Dataset entries:
-.-.-

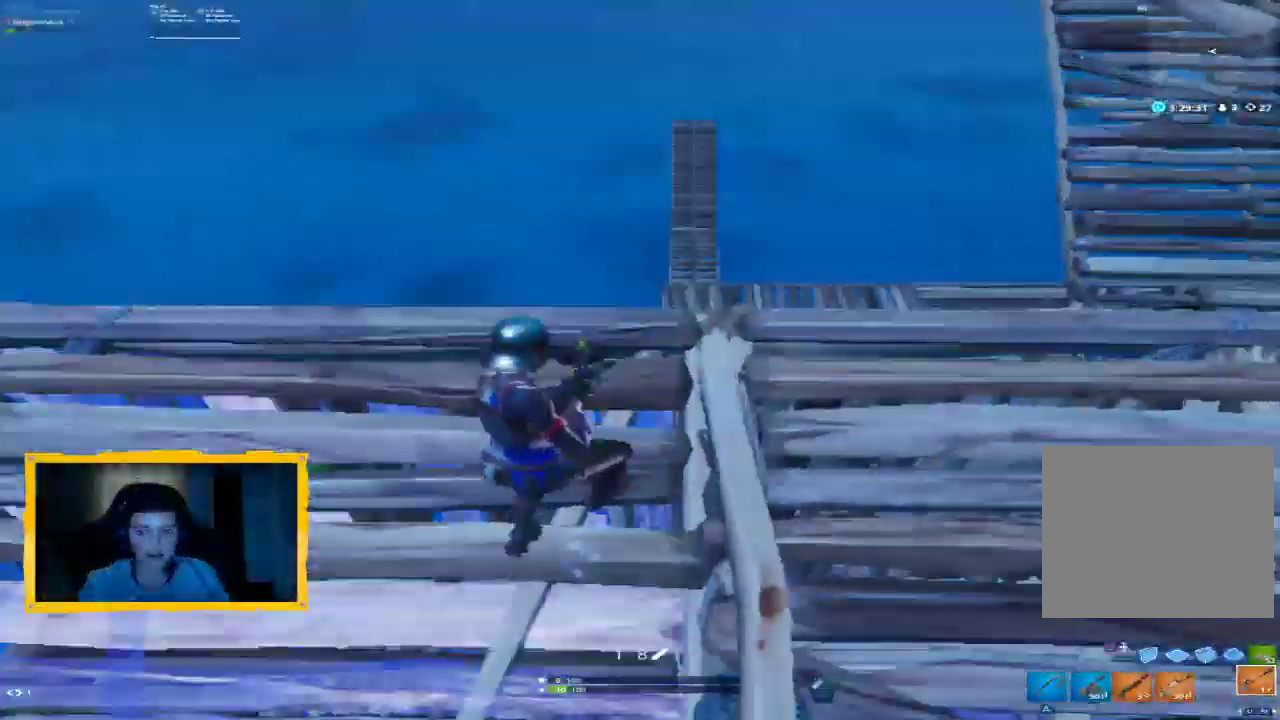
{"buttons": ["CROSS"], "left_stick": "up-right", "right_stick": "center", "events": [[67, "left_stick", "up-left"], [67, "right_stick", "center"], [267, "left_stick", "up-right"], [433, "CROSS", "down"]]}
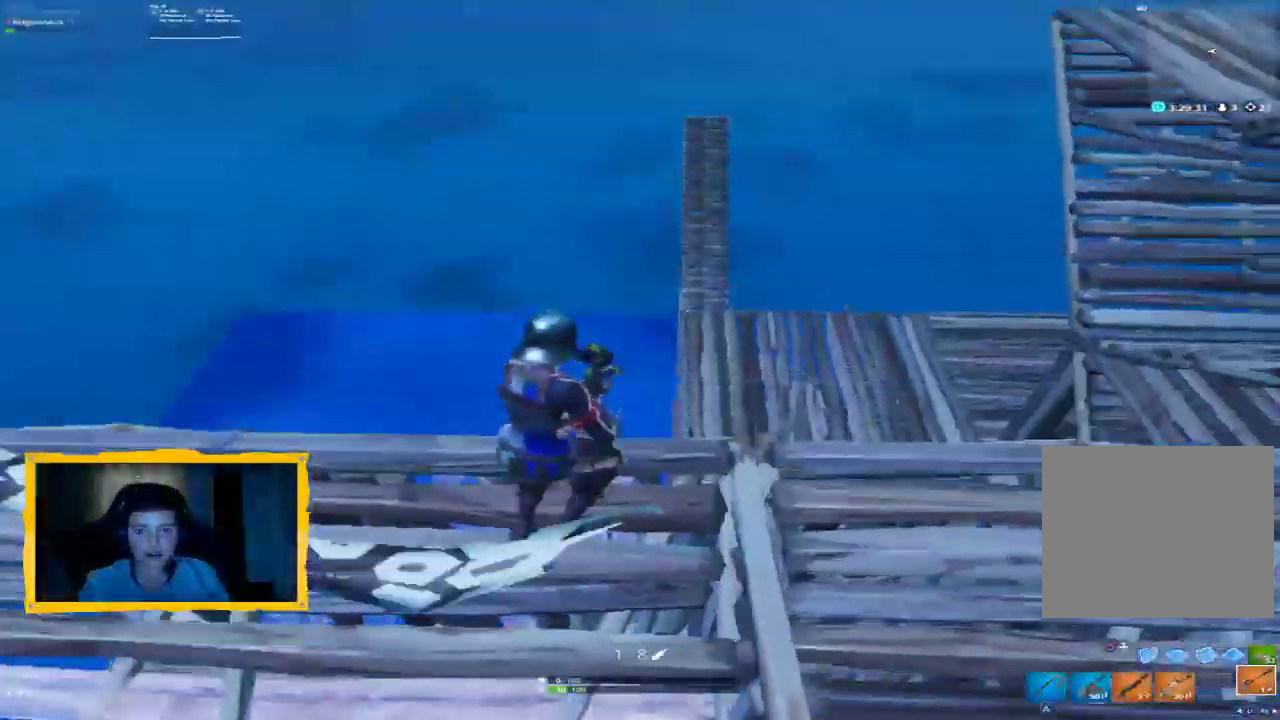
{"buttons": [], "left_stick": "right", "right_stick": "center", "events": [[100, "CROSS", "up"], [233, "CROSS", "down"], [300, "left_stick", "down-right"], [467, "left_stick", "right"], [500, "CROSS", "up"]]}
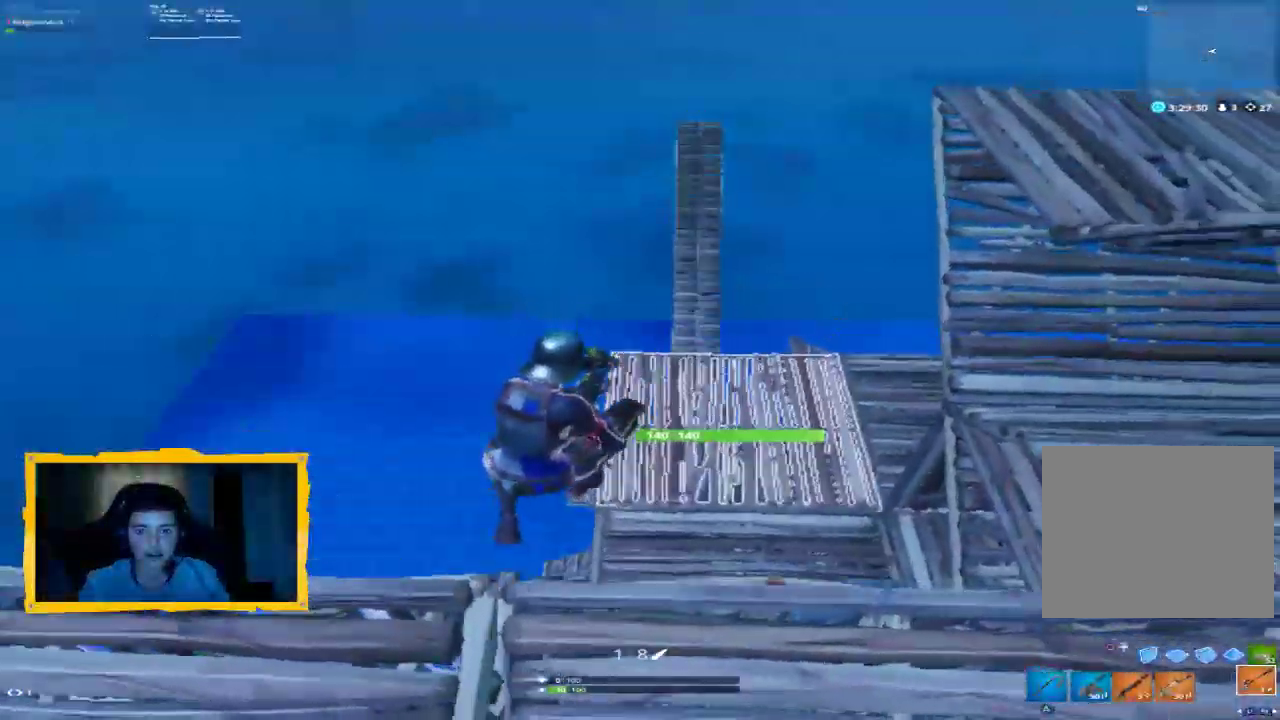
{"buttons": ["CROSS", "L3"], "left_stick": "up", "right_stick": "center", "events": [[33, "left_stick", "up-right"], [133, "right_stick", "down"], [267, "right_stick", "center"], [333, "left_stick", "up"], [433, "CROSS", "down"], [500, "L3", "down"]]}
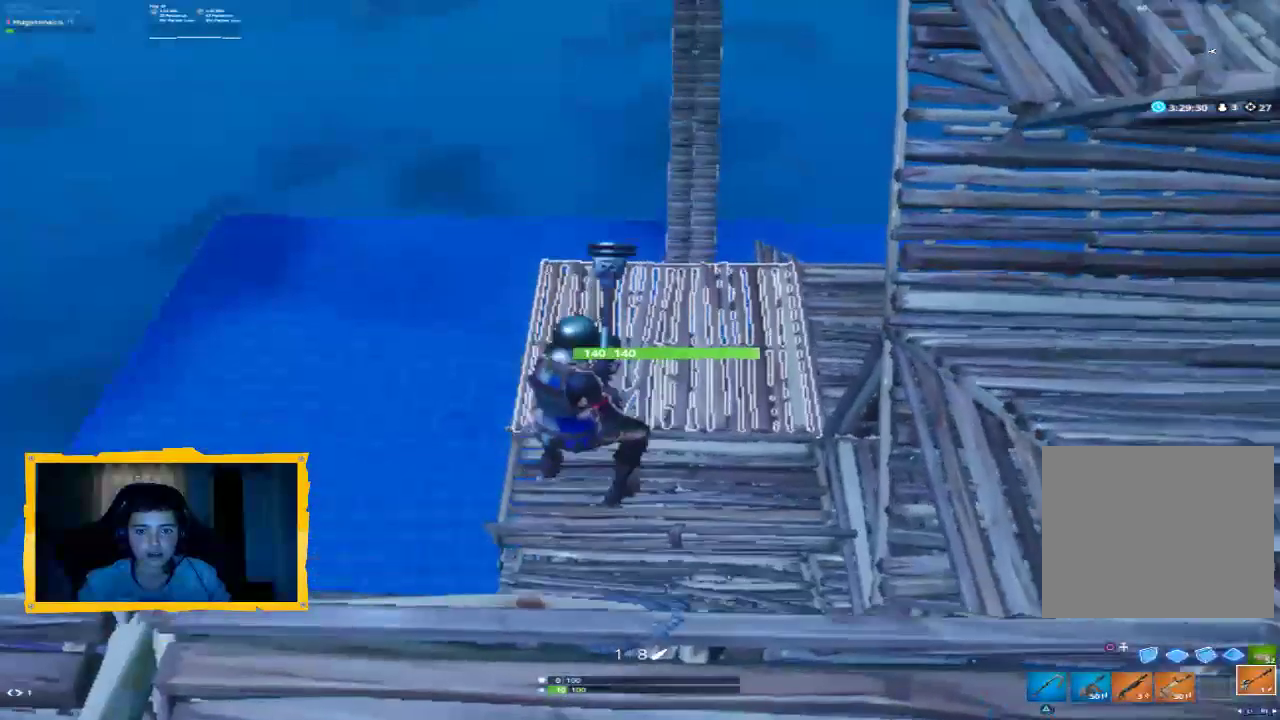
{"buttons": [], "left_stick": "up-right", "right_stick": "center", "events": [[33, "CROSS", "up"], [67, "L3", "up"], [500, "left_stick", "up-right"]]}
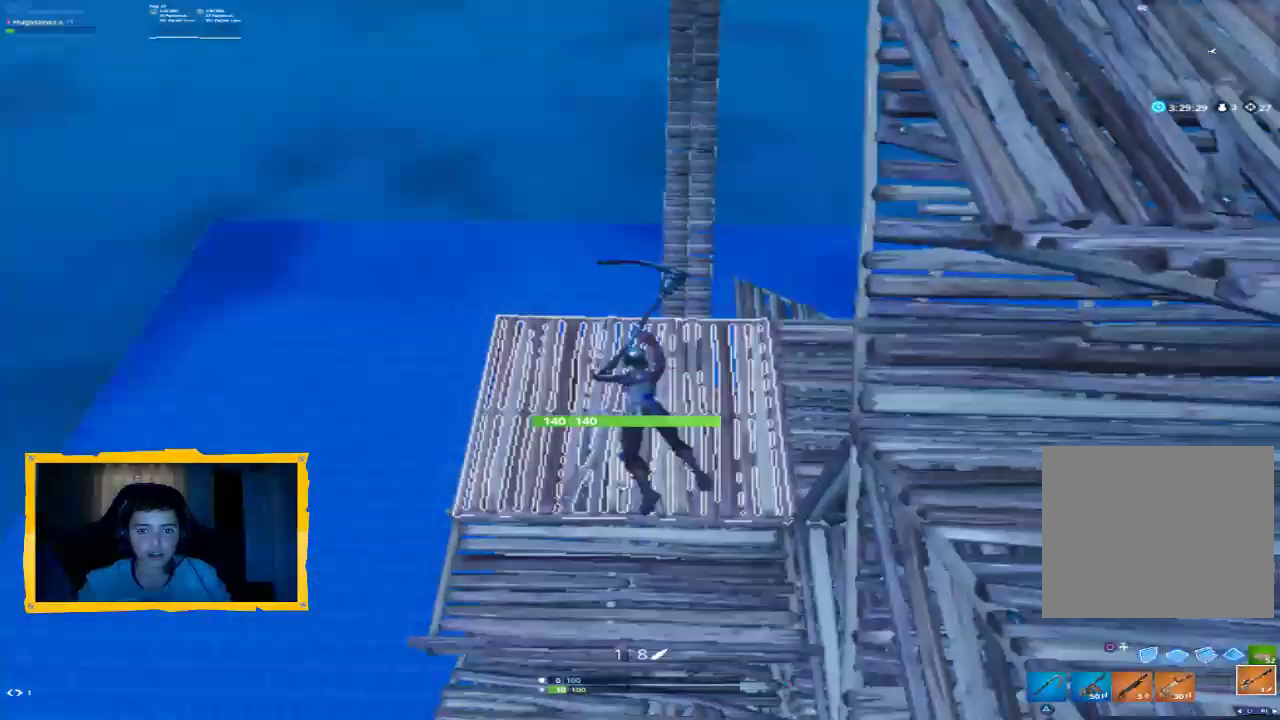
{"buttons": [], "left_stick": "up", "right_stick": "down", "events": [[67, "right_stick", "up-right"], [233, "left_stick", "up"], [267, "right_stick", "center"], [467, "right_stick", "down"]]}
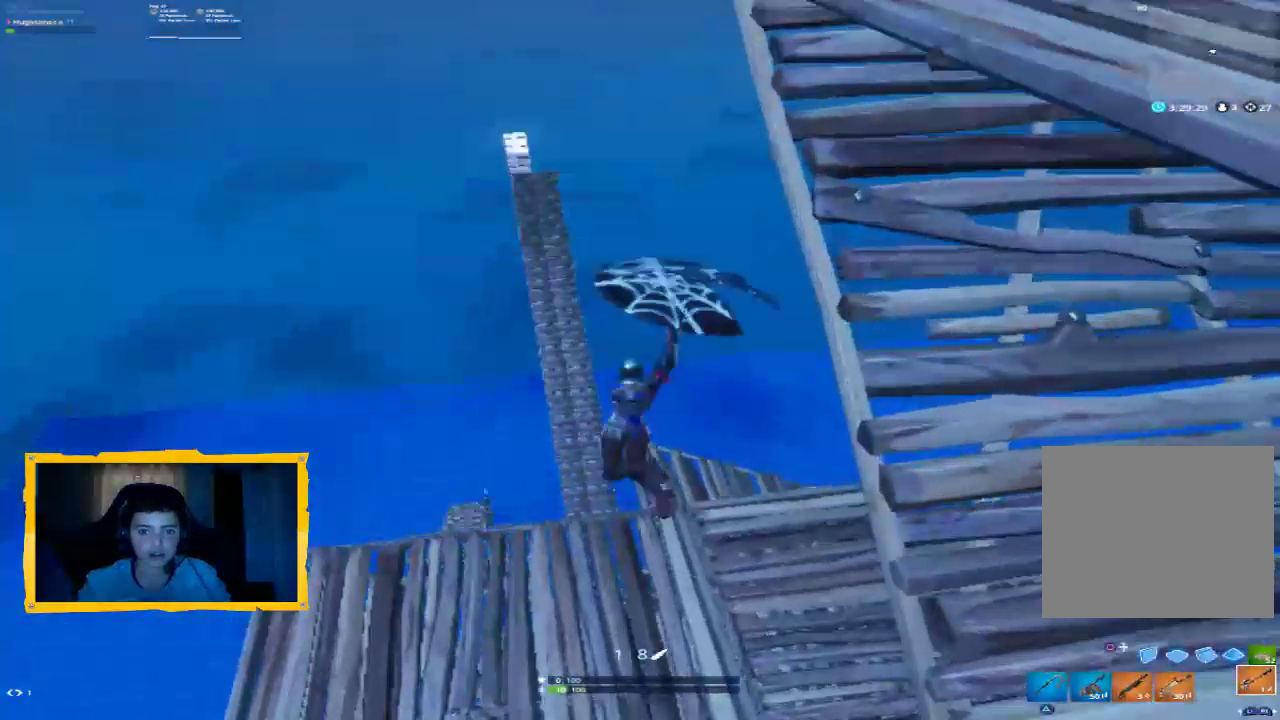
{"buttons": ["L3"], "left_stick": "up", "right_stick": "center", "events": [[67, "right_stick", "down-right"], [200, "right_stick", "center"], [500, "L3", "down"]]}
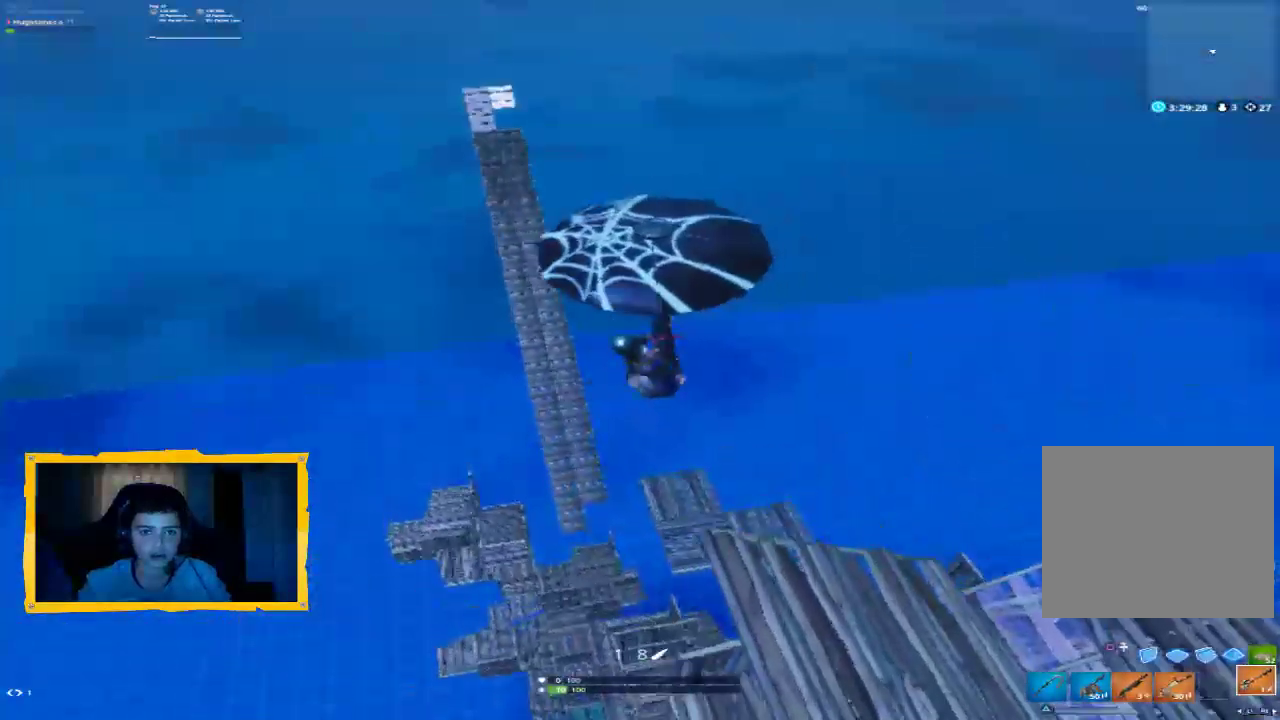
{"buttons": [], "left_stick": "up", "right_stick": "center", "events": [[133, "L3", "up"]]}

-.-.-

# [Description of the task]
Show every line above in which the word "down" is found.

# [Output of the exercise]
{"buttons": ["CROSS"], "left_stick": "up-right", "right_stick": "center", "events": [[67, "left_stick", "up-left"], [67, "right_stick", "center"], [267, "left_stick", "up-right"], [433, "CROSS", "down"]]}
{"buttons": [], "left_stick": "right", "right_stick": "center", "events": [[100, "CROSS", "up"], [233, "CROSS", "down"], [300, "left_stick", "down-right"], [467, "left_stick", "right"], [500, "CROSS", "up"]]}
{"buttons": ["CROSS", "L3"], "left_stick": "up", "right_stick": "center", "events": [[33, "left_stick", "up-right"], [133, "right_stick", "down"], [267, "right_stick", "center"], [333, "left_stick", "up"], [433, "CROSS", "down"], [500, "L3", "down"]]}
{"buttons": [], "left_stick": "up", "right_stick": "down", "events": [[67, "right_stick", "up-right"], [233, "left_stick", "up"], [267, "right_stick", "center"], [467, "right_stick", "down"]]}
{"buttons": ["L3"], "left_stick": "up", "right_stick": "center", "events": [[67, "right_stick", "down-right"], [200, "right_stick", "center"], [500, "L3", "down"]]}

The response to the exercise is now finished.